TO-DO ITEM — Only lines, not pictures: please repeat exactly the lines from the one with "Mahkamah Agung RI dengan putusan membebaskan" through the end of the listing.

┌─ STUDY MATERIAL

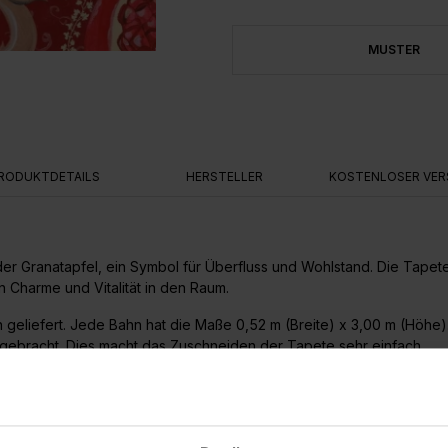
MUSTER
RODUKTDETAILS
HERSTELLER
KOSTENLOSER VER
der Granatapfel, ein Symbol für Überfluss und Wohlstand. Die Tapete
en Charme und Vitalität in den Raum.
n geliefert. Jede Bahn hat die Maße 0,52 m (Breite) x 3,00 m (Höh
ngebracht. Dies macht das Zuschneiden der Tapete sehr einfach.
is zu einer maximalen Höhe von 3,00 m genutzt werden.
 Dies macht die Anbringung sehr einfach. Die Wand wird eingekleist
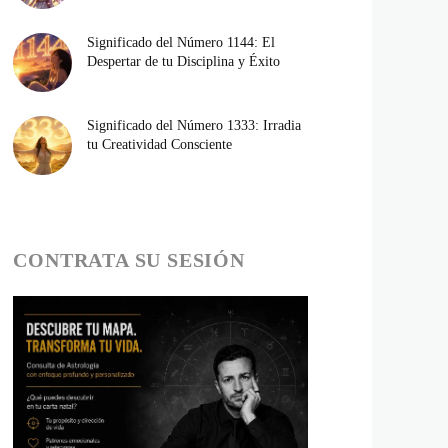
Significado del Número 1144: El
Despertar de tu Disciplina y Éxito
Significado del Número 1333: Irradia
tu Creatividad Consciente
CONTRATA SU SESIÓN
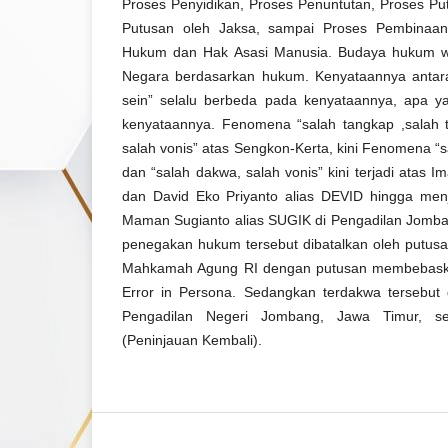
Proses Penyidikan, Proses Penuntutan, Proses Pu
Putusan oleh Jaksa, sampai Proses Pembinaan
Hukum dan Hak Asasi Manusia. Budaya hukum waj
Negara berdasarkan hukum. Kenyataannya antara
sein” selalu berbeda pada kenyataannya, apa y
kenyataannya. Fenomena “salah tangkap ,salah 
salah vonis” atas Sengkon-Kerta, kini Fenomena “
dan “salah dakwa, salah vonis” kini terjadi atas
dan David Eko Priyanto alias DEVID hingga men
Maman Sugianto alias SUGIK di Pengadilan Jomban
penegakan hukum tersebut dibatalkan oleh putusa
Mahkamah Agung RI dengan putusan membebaskan
Error in Persona. Sedangkan terdakwa tersebut
Pengadilan Negeri Jombang, Jawa Timur, se
(Peninjauan Kembali).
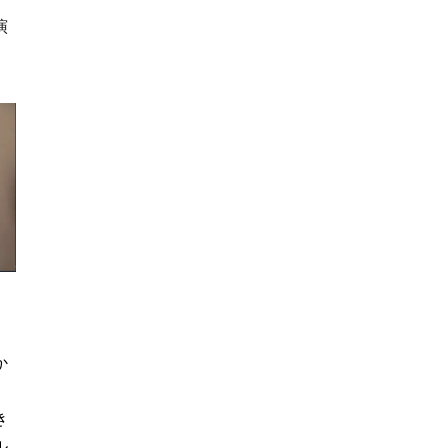
演
か
。
き
ル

└─

ANSWER TO THIS PROBLEM —
Mahkamah Agung RI dengan putusan membebaskan
Error in Persona. Sedangkan terdakwa tersebut
Pengadilan Negeri Jombang, Jawa Timur, se
(Peninjauan Kembali).
演
か
。
き
ル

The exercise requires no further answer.